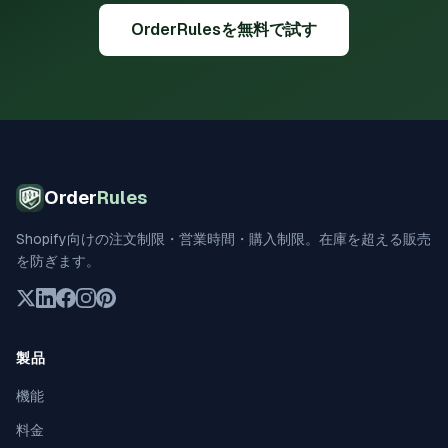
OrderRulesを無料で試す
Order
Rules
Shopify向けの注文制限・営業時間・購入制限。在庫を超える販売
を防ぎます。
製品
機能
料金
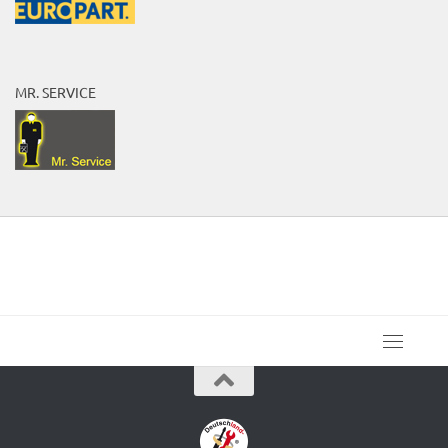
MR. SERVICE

=-=-=

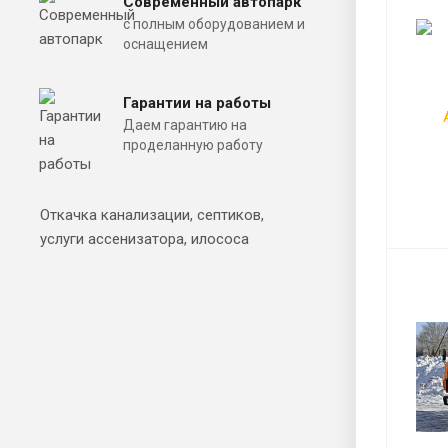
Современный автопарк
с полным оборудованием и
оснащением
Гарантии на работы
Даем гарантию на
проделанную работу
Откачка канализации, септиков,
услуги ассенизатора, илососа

=-=-=

__Directive__: In the entries above, find the line that contains "OrderRulesを無料で試す" and the line that contains "MR. SERVICE". Reproduce exactly those two lines and every line between them, but not the pictures.

__Exercise result__:
OrderRulesを無料で試す
Order
Rules
Shopify向けの注文制限・営業時間・購入制限。在庫を超える販売
を防ぎます。
製品
機能
料金
MR. SERVICE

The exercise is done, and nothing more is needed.